Homenagem a Franco Montoro (1916-1999)
“Montoro foi um inovador. Falava de temas como ecologia, sustentabilidade e hidrovias. Ele tinha muito mais capacidade de renovação e me permitiu ver melhor o mundo”, disse FHC neste debate.
“A Gilda Portugal Gouvea brincou que eu sempre inicio uma conversa concordando, mas no final acabo discordando. Com o Montoro, foi o contrário. Começamos discordando, mas pouco depois passei a concordar sempre.”
Fernando Henrique Cardoso
Com a frase acima, Fernando Henrique Cardoso lembrou a campanha de 1978 ao Senado, quando o então MDB (Movimento Democrático Brasileiro) lançou dois candidatos em São Paulo: o próprio Franco Montoro (1916-1999), já um político veterano historicamente ligado à Democracia Cristã, e Fernando Henrique, um sociólogo respeitado, mas sem experiência política anterior.
“Minha candidatura foi ideia do Ulysses Guimarães, que achava ser necessário uma outra candidatura pelo MDB, além da do Montoro, para ganharmos votos no meio (acadêmico, intelectual e universitário). Eu cumpria um papel de ampliação da oposição ao regime militar, mas não era para ganhar”, lembrou FHC.
“Brigamos muito, o Montoro e eu, na convenção do MDB, mas depois, durante a campanha, aprendi muito com ele. Eu, iniciante na política, não gostava de repetir discurso. O Montoro, experiente, era 1, 2, 3. Aprendi que com 1, 2, 3 se vai longe”, disse o ex-presidente na homenagem aos 100 anos de nascimento do ex-governador de São Paulo na Fundação FHC.
Naquele ano, Franco Montoro acabou eleito senador e FHC ficou com a primeira suplência. Em 1982, quando Montoro foi eleito governador (na primeira eleição direta para os governos estaduais desde os anos 1960), Fernando Henrique assumiu o cargo de senador por São Paulo, iniciando assim sua trajetória política que culminou com a eleição para a Presidência do Brasil em 1994.
· · · · ·
Reescreva a parte do trecho sobre Franco Montoro que começa com as palavras "Naquele ano, Franco" e termina com "Brasil em 1994.", substituindo "senador" por "deputado". Use somente o trecho para responder.

ENTRADAS DA LISTAGEM –
· · · · ·
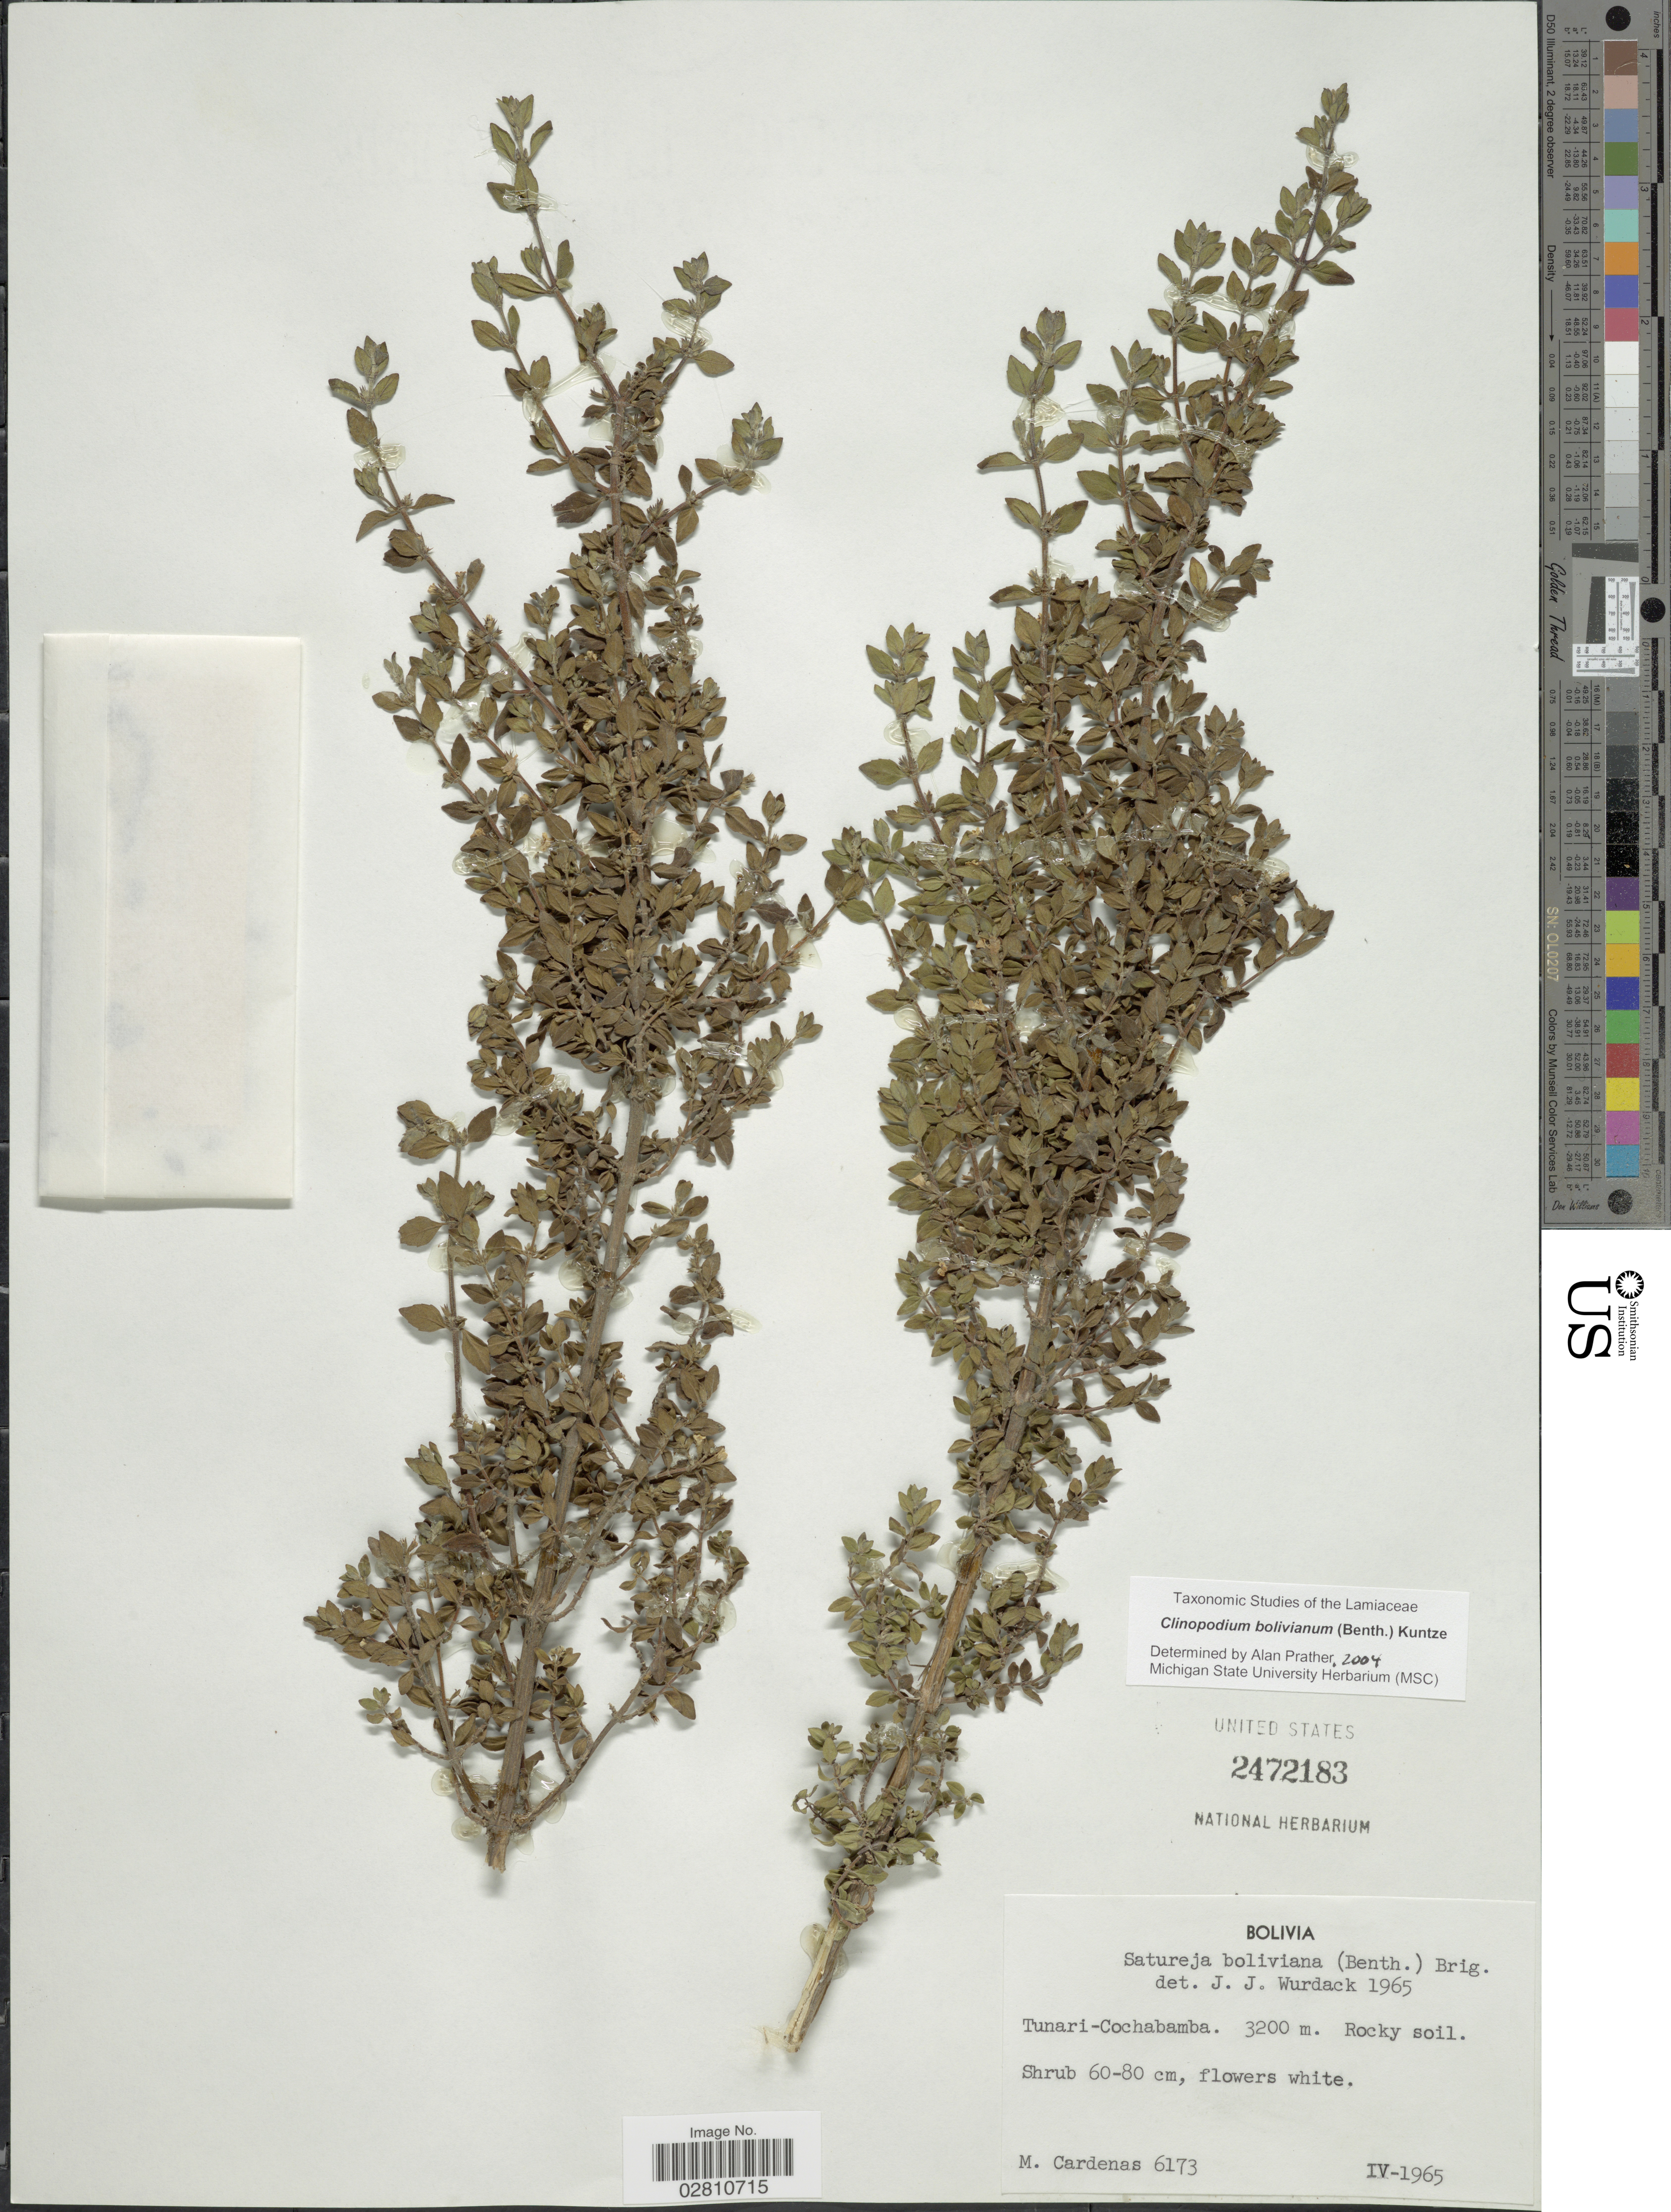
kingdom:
· · · · ·
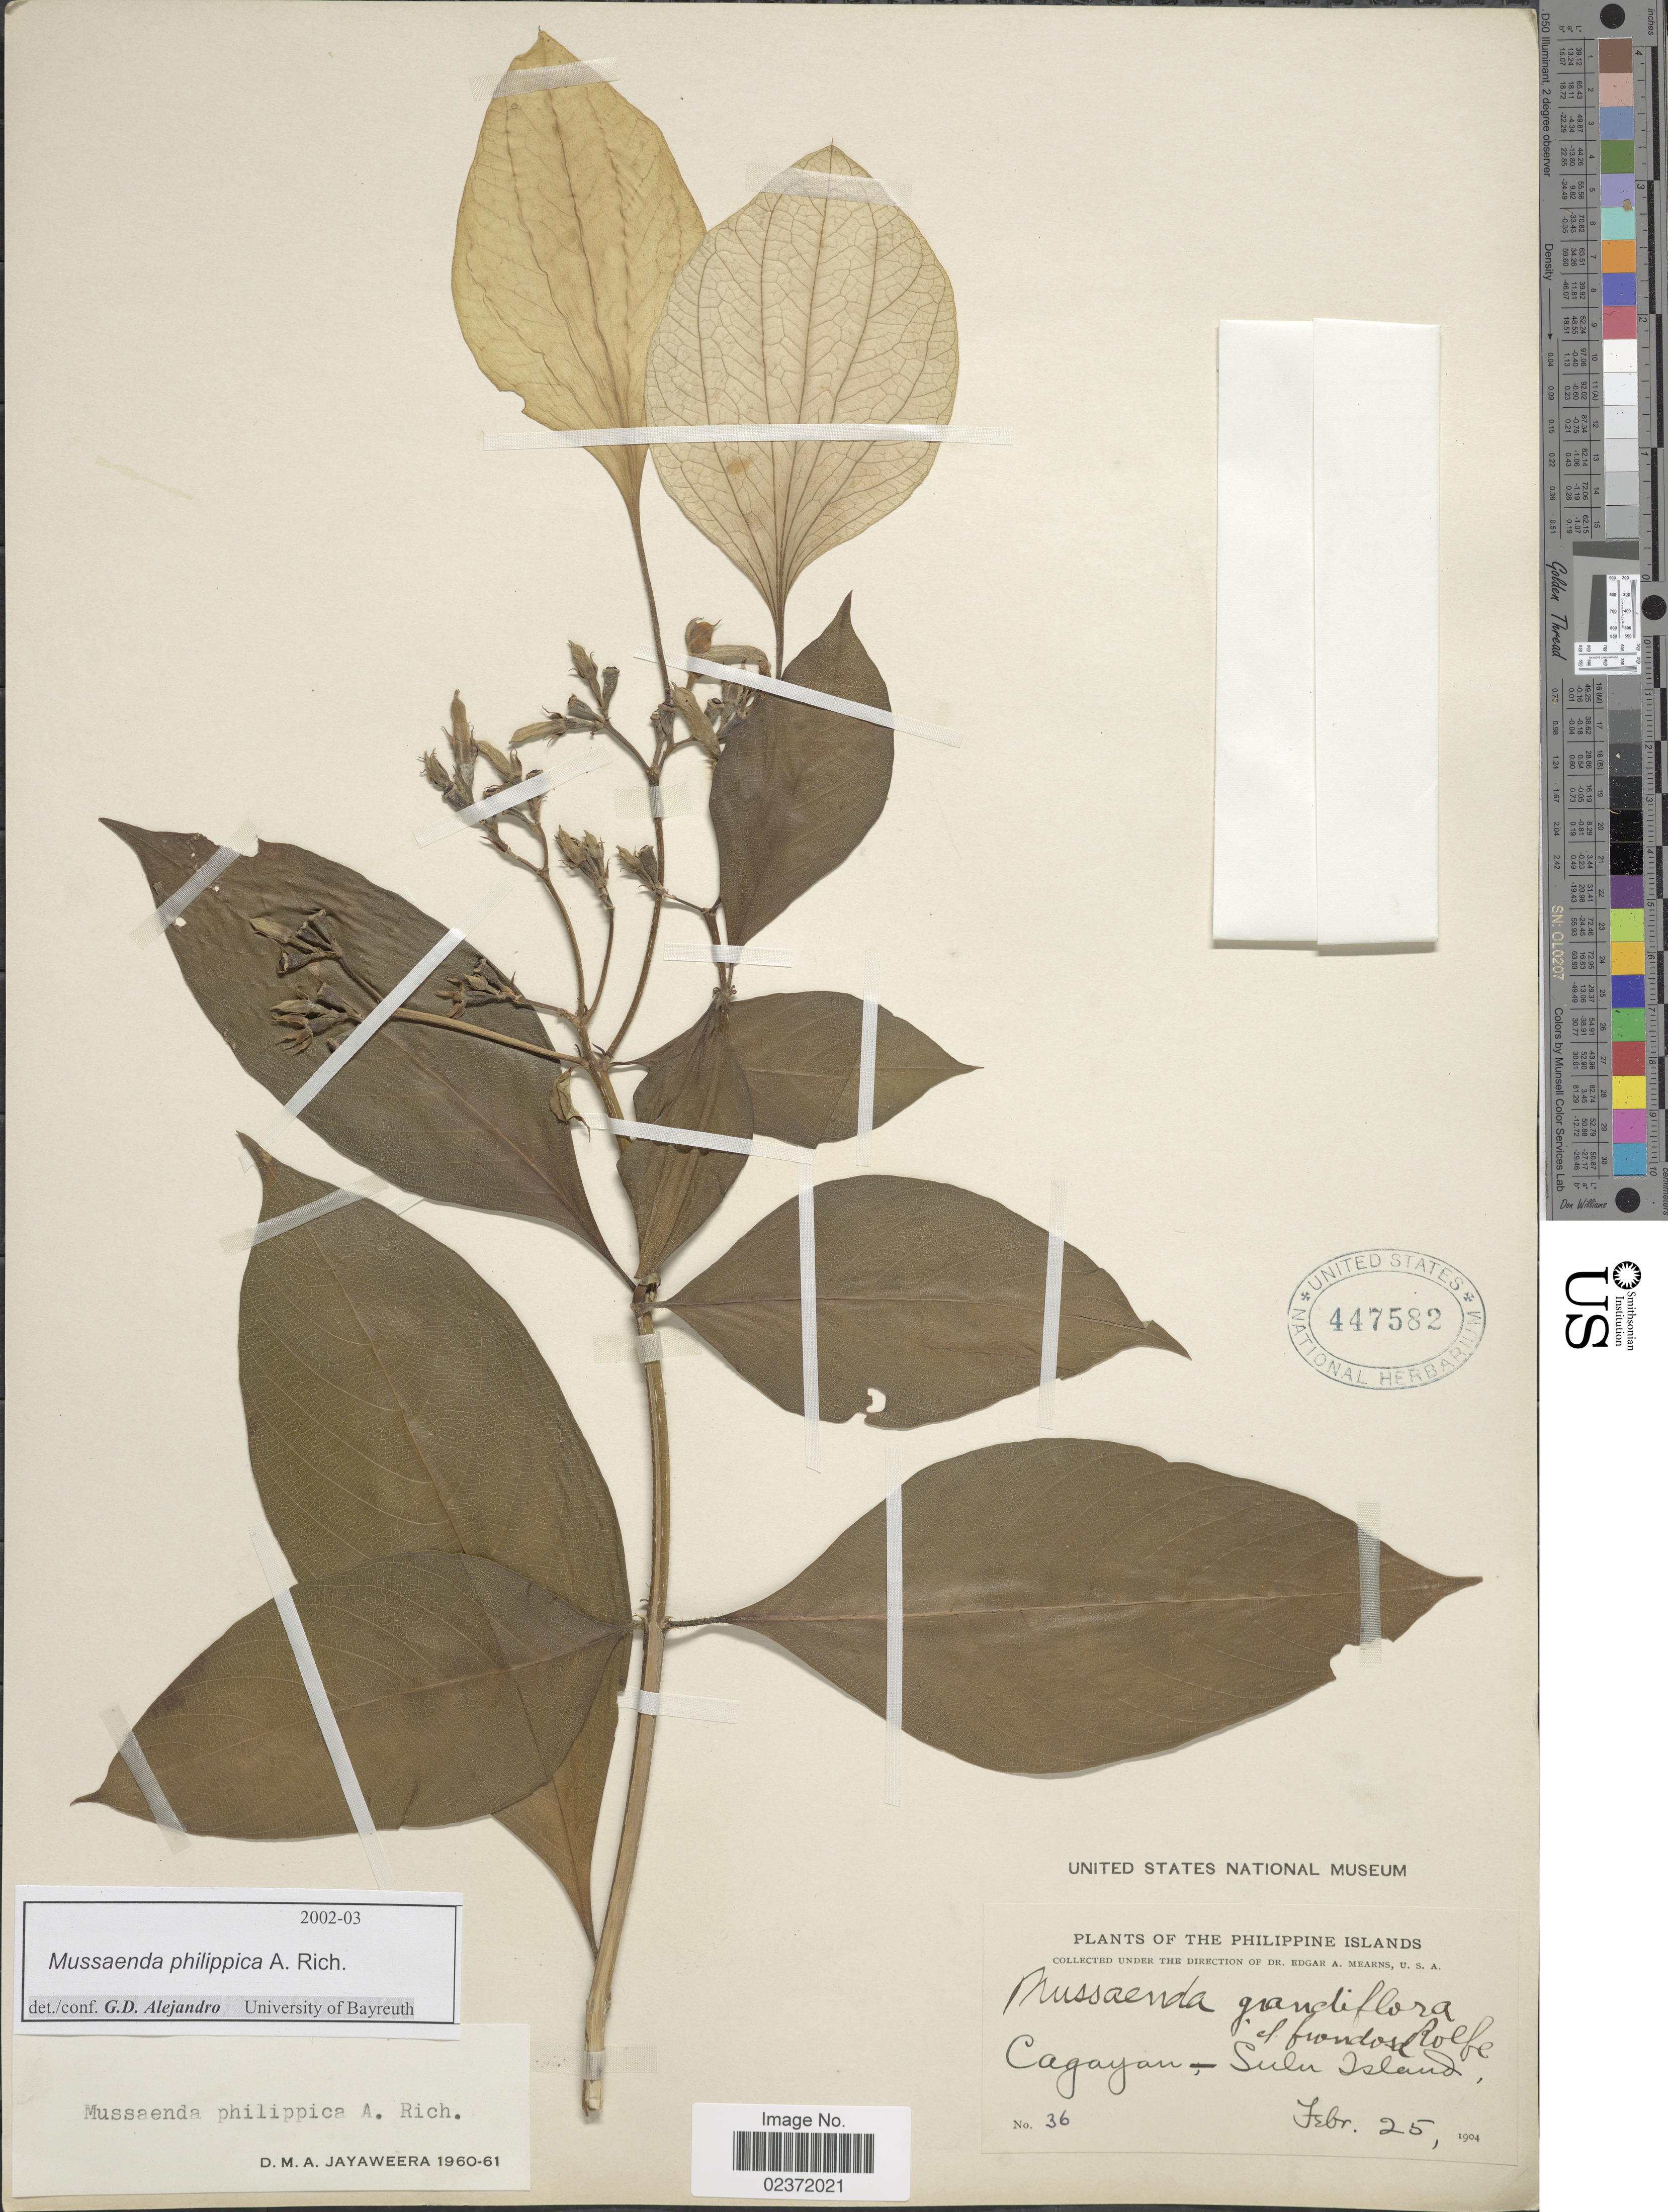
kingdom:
· · · · ·
PROBLEMA RESOLVIDO –
Naquele ano, Franco Montoro acabou eleito deputado e FHC ficou com a primeira suplência. Em 1982, quando Montoro foi eleito governador (na primeira eleição direta para os governos estaduais desde os anos 1960), Fernando Henrique assumiu o cargo de deputado por São Paulo, iniciando assim sua trajetória política que culminou com a eleição para a Presidência do Brasil em 1994.